╭─ Provided data

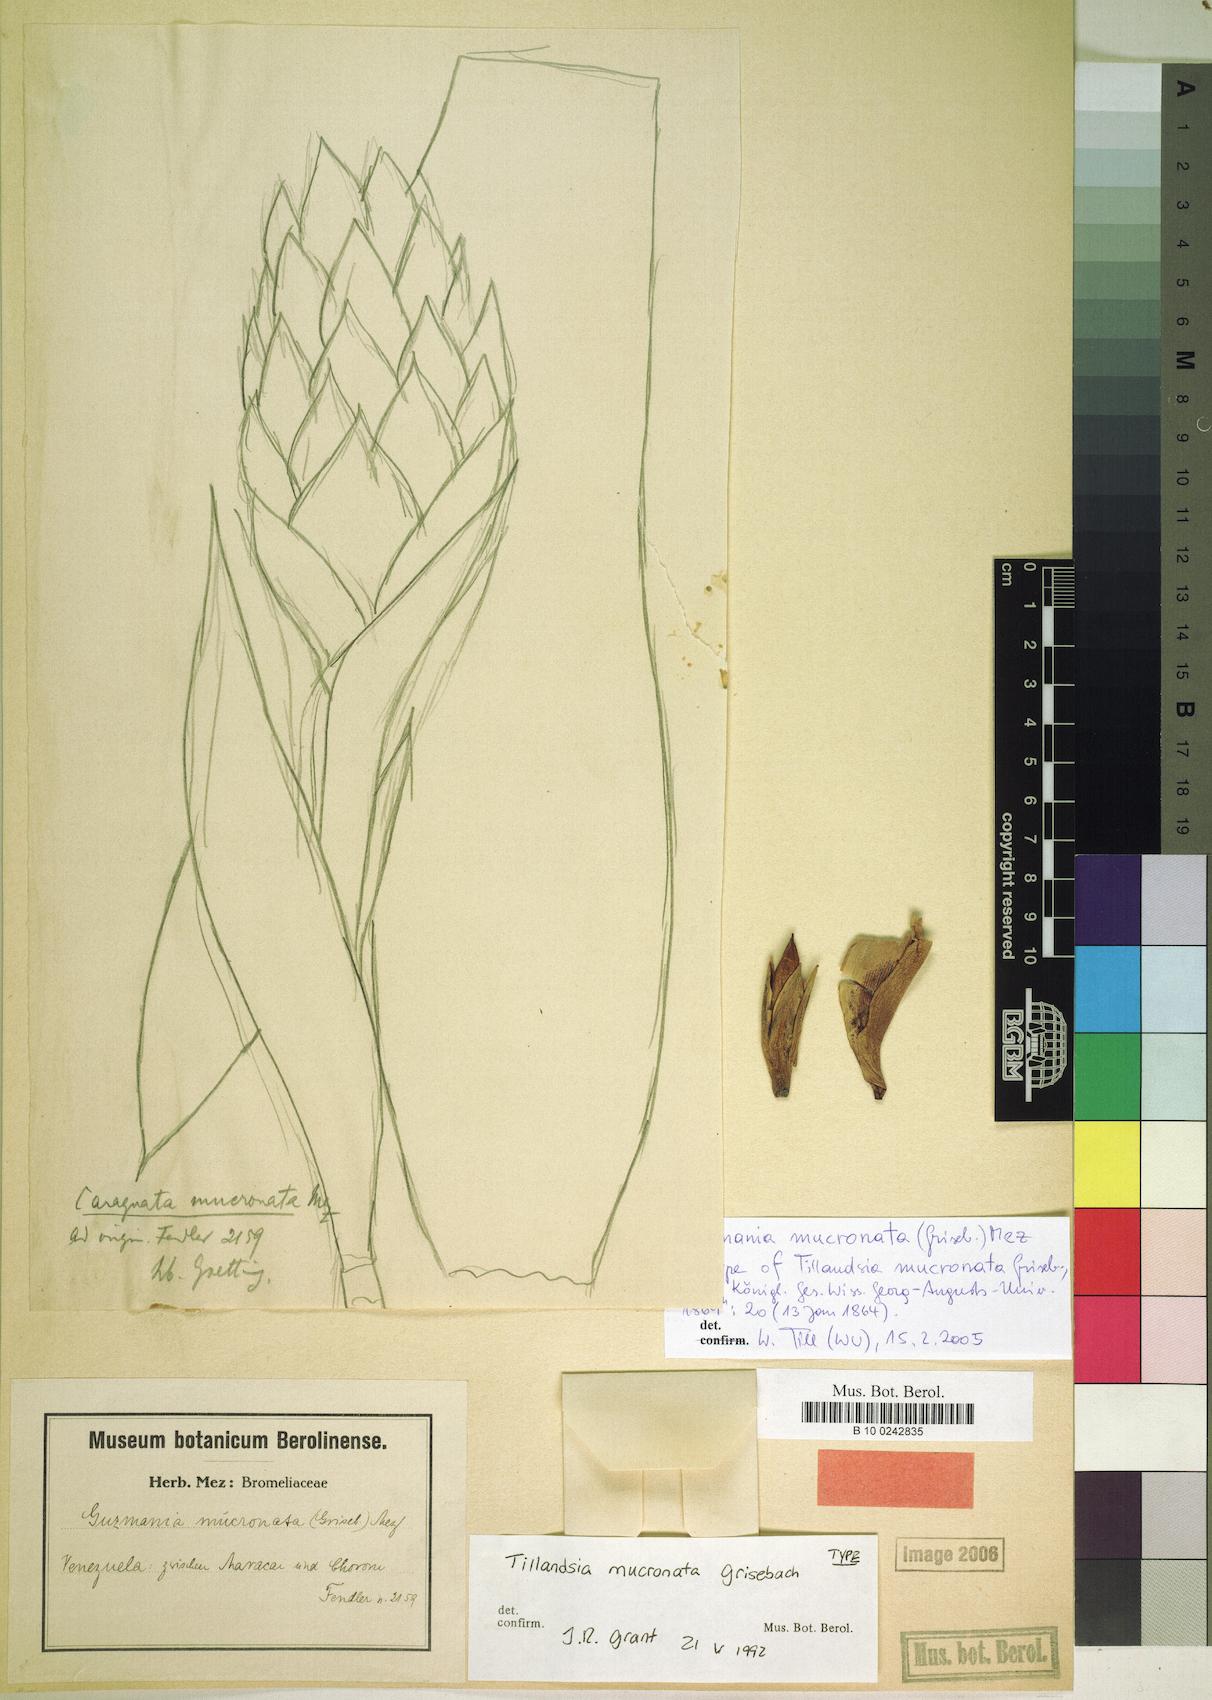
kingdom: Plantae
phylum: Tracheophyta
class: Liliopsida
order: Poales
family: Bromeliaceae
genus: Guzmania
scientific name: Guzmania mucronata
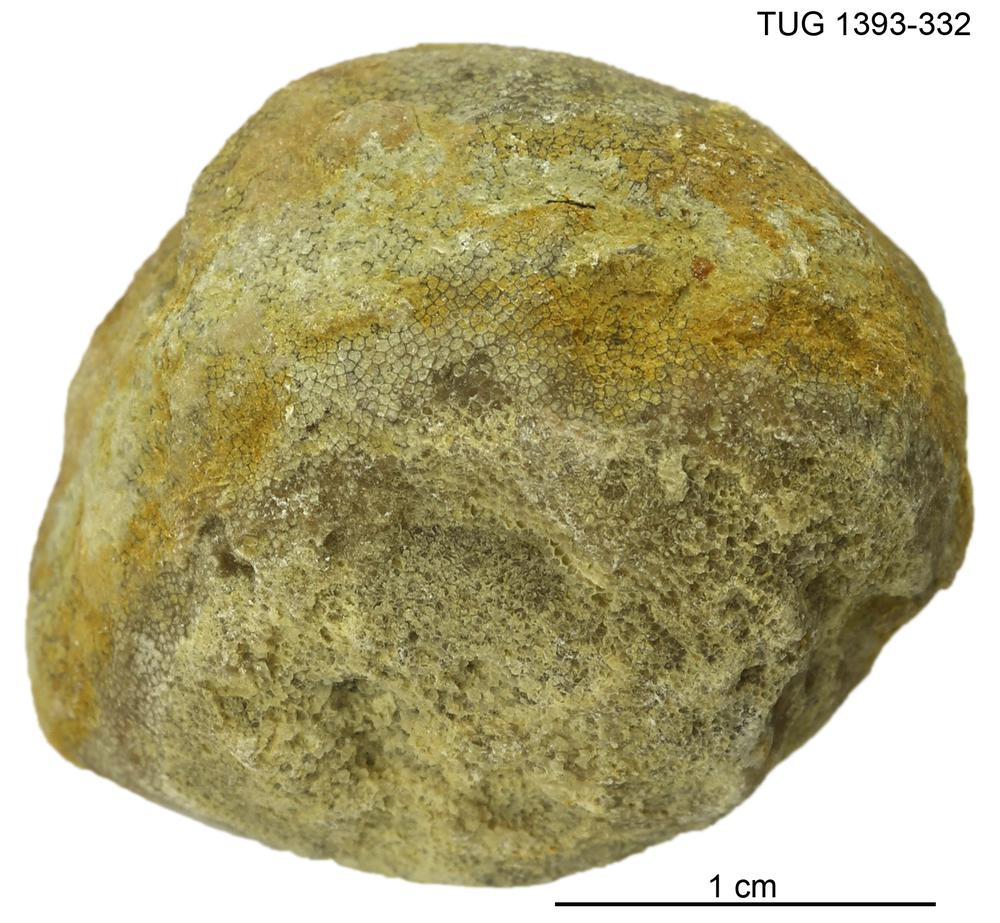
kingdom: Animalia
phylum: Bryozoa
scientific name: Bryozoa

╰─

**What is needed**:
Repeat every line of the listing above without changes, but leave out the pictures.

**Answer for the task**:
kingdom: Plantae
phylum: Tracheophyta
class: Liliopsida
order: Poales
family: Bromeliaceae
genus: Guzmania
scientific name: Guzmania mucronata
kingdom: Animalia
phylum: Bryozoa
scientific name: Bryozoa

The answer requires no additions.